Associate Principal Bioinformatician, Quantitative Biology – Knowledge graph/network biology
At AstraZeneca we believe in the potential of our people and you’ll develop beyond what you thought possible. We make the most of your skills and passion by actively supporting you to see what you can achieve no matter where you start with us.
We have recently launched a Data Science and Artificial Intelligence (AI) transformation programme to position us at the forefront of our field over the coming years. This includes significant investment in groundbreaking machine learning and automation techniques, supported by an uplift in our data quality, standards and data engineering.
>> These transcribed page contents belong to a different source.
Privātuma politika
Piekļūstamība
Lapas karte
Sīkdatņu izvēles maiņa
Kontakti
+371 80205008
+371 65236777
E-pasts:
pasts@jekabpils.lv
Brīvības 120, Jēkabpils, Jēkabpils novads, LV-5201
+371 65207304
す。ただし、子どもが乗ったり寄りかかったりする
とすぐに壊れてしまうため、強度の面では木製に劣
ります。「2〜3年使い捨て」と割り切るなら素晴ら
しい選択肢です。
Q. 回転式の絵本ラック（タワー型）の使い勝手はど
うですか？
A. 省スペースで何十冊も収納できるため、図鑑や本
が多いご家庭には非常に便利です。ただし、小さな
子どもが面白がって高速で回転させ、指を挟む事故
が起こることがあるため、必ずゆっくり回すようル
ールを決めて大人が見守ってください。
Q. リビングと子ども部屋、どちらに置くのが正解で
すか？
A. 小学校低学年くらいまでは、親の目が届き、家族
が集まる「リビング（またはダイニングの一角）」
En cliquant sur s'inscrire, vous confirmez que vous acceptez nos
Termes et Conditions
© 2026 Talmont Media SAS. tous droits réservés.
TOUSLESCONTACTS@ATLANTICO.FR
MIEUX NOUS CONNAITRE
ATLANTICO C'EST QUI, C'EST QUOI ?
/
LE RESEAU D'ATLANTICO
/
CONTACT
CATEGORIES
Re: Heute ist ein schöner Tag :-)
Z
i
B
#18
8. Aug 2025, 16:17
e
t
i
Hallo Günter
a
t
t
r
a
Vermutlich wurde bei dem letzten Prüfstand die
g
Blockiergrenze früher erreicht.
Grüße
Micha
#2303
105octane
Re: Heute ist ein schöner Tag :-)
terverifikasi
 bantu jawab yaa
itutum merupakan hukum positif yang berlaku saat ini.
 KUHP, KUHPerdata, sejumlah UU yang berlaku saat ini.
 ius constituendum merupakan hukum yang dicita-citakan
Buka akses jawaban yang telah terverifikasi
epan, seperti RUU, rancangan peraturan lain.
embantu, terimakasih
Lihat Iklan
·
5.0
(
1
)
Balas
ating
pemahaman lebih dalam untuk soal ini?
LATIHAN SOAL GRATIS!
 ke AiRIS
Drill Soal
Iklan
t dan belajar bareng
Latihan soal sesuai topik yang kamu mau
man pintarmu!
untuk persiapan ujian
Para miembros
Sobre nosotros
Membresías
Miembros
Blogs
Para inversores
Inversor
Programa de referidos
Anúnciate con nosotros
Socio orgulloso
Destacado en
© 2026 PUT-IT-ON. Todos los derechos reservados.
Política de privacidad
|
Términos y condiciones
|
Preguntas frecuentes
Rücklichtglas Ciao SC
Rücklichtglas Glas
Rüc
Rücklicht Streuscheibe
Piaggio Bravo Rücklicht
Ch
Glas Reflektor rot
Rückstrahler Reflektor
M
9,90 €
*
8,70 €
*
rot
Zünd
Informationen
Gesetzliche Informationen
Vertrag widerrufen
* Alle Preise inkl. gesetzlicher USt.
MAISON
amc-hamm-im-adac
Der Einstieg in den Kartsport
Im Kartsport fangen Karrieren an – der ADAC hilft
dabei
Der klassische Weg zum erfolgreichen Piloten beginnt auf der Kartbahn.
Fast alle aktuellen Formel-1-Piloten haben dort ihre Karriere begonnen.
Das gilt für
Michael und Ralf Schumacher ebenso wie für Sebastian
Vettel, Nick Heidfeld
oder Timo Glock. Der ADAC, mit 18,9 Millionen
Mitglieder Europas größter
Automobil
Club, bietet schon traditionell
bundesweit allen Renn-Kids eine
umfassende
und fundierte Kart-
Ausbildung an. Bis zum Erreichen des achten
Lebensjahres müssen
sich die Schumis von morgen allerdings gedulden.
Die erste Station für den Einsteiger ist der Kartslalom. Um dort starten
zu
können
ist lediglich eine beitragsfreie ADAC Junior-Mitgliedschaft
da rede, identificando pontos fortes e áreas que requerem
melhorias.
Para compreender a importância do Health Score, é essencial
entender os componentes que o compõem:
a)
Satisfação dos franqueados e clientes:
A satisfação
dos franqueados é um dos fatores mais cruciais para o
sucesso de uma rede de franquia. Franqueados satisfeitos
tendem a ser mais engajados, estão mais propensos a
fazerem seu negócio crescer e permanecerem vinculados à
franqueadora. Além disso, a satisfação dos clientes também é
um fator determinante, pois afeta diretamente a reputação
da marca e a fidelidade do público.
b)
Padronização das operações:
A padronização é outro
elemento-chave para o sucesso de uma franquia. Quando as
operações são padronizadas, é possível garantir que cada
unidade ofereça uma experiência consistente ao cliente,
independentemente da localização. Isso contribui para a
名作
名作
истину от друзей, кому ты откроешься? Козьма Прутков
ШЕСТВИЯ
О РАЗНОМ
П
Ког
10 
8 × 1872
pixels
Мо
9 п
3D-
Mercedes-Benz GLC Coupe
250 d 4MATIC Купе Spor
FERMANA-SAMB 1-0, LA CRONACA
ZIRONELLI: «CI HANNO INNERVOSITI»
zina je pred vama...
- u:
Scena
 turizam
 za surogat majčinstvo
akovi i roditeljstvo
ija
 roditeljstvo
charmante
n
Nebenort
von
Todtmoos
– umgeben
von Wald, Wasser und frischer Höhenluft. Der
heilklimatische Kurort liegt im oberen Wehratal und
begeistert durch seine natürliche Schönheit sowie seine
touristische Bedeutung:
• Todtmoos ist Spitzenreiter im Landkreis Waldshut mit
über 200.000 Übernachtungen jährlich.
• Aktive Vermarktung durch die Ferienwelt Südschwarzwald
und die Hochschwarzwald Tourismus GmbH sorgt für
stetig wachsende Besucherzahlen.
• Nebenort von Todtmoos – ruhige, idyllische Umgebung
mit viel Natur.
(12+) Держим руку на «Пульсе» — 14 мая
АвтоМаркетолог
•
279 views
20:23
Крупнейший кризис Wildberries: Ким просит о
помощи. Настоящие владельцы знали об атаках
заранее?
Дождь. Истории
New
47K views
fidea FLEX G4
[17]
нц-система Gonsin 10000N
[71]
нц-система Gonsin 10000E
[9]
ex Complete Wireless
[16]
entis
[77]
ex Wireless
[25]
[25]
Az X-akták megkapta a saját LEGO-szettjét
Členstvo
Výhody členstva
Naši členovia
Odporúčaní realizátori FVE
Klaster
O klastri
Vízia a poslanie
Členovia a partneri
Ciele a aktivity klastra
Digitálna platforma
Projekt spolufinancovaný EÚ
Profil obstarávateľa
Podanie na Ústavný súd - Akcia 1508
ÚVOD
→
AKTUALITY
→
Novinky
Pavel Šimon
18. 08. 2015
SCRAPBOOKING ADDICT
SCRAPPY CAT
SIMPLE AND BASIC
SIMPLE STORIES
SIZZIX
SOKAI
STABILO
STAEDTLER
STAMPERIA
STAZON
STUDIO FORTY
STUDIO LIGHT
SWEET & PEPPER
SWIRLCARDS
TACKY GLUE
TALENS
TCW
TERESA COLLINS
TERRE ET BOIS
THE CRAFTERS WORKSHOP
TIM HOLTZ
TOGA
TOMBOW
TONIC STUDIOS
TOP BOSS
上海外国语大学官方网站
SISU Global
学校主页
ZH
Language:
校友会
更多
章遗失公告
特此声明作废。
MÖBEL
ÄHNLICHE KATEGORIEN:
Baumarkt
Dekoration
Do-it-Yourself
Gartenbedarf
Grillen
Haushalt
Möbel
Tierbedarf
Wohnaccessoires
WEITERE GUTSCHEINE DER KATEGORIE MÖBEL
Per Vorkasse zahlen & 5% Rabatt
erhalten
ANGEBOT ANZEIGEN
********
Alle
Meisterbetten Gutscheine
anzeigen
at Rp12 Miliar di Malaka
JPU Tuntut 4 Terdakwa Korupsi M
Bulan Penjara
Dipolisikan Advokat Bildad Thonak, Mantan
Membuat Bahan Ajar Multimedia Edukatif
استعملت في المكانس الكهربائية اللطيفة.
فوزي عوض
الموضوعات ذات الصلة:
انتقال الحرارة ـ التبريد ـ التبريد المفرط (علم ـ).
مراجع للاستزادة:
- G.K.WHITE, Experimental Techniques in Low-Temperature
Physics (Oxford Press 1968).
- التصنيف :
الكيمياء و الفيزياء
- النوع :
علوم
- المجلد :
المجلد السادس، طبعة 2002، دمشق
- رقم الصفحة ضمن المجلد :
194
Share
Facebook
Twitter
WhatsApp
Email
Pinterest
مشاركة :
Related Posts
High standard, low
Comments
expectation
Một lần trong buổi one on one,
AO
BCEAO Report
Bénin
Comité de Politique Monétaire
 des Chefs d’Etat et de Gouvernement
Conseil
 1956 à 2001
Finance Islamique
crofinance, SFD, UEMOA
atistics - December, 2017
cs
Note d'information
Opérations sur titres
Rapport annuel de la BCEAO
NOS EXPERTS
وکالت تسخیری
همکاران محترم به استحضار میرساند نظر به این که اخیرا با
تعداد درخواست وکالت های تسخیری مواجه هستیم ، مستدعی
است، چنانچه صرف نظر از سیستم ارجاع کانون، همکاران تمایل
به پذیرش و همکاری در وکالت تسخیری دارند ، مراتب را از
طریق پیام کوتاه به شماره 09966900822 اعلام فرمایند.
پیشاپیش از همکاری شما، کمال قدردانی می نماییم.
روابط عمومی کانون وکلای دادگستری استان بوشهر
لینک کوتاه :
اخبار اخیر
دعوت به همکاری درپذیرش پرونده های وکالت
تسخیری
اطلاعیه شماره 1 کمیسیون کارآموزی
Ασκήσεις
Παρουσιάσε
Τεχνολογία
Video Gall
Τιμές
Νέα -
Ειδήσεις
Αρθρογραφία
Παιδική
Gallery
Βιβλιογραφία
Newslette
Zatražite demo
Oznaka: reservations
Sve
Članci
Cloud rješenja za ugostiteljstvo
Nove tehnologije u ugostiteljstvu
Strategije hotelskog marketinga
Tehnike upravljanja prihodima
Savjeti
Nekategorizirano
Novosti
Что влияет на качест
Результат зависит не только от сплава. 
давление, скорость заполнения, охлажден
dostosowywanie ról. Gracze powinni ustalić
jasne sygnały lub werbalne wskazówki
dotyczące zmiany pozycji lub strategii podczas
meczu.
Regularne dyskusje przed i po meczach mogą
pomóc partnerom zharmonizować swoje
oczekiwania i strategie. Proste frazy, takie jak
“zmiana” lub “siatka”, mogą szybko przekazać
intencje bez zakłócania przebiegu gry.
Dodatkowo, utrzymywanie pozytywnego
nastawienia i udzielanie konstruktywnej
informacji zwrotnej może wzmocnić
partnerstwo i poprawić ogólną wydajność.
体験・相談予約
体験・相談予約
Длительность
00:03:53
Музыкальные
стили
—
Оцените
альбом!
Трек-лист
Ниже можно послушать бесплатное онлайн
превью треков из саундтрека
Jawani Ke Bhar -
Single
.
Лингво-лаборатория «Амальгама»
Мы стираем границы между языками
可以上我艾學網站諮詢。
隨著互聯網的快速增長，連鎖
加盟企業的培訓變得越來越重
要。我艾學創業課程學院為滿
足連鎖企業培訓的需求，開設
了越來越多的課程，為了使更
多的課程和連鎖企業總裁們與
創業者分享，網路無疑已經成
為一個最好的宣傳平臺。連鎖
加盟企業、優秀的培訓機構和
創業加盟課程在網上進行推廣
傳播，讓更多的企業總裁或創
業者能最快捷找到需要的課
We will:
- Advance our capabilities in Augmented Drug Design (ADD) for both small & large molecules – employing the very latest in machine learning and automation approaches to our Design-Make-Test-Analyse (DMTA) and biologics screening processes – leading to increased efficiency in lead identification, identification of novel molecules and higher clinical success rates
- Transform our ability to surface key Biological Insights through novel hypothesis generation algorithms deployed over complex knowledge graphs – leading to enhanced validation of our drug targets as well as the identification of new drug targets, and improving our understanding of the biological mechanisms underpinning disease
- Establish a robust Data Foundation for Science, ensuring our R&D data is F.A.I.R: Findable, Accessible, Interoperable & Reusable. The Data Foundation will implement common technologies, infrastructure & tools, along with the processes, standards & quality assurance – to make data “analytics & AI ready”. In scope is data from omics, clinical trials, ADD, imaging, literature, and real-world data, with more to be added over time
Help us to realize the unprecedented opportunities afforded by advances in data availability, computing power and AI to improve the way we discover and develop medicines, and to make a meaningful difference to patients’ lives.
Are you an experienced Bioinformatician looking for an exciting new challenge? Then why not join our Quantitative Biology team in Cambridge, UK and develop and apply computational solutions to help us evolve and extend our capabilities in graph-based data and information modelling and analysis, to support our drive to find medicines of the future. We are further investing globally in capabilities in knowledge graphs and network-based biology, and you will join a multi-disciplinary team of data scientists and researchers driving us forward in this area with the purpose of providing data-driven insights into biology for discovery of new therapies. Your role will be to work with diverse researchers to deliver graph modelling and processing of a range of data and information types, suitable for incorporation into graph-based systems, and deriving insights from their analysis.
As an Associate Principal Bioinformatician your main responsibilities will involve:
- Collaborating effectively with experimentalists, bioinformaticians, statisticians and other data scientists to explore, iterate, standardise and agree processes for modelling research data and information in graph format. You will be working as part of a global multi-disciplinary team.
- Contribute to, and where necessary prototype and build, software and analytical pipelines for wrangling, processing and modelling a variety of data and information types to enable graph-based modelling and capture
- Working with multi-disciplinary researchers to develop and refine research use cases, and define and capture data and information most relevant for a particular research need.
- Ensuring scientific excellence in software, processes and results as well as being efficient and well documented
- PhD, or equivalent experience, in bioinformatics, mathematics, computer science, statistics, engineering or the life sciences
- Demonstrable experience in the core competency areas: Modelling biological research data and information in graph format. Network biology. Graph-based database and query technologies. Use of ontologies and dictionaries.
- Experience with relevant computational tools such as R/R Shiny, Python, Shell, SQL/NoSQL databasing, networked and cloud based systems, software versioning tools (e.g. Git/Github), concept maps.
- Experience in biological research concepts, and data and information types (e.g. biological relationships, NextGen sequencing, genetics data)
- Ability to work effectively in global multi-disciplinary teams
- Strong communication skills, with technical and non-technical collaborators
- Experience in drug discovery and disease research would be an advantage
Location: Cambridge, UK
Salary: Competitive + Excellent Benefits
If you are interested, please apply.
Date job posted: 10th September 2019
End date for applications: 10th October 2019
AstraZeneca embraces diversity and equality of opportunity. We are committed to building an inclusive and diverse team representing all backgrounds, with as wide a range of perspectives as possible, and harnessing industry-leading skills. We believe that the more inclusive we are, the better our work will be. We welcome and consider applications to join our team from all qualified candidates, regardless of their characteristics. We comply with all applicable laws and regulations on non-discrimination in employment (and recruitment), as well as work authorisation and employment eligibility verification requirements.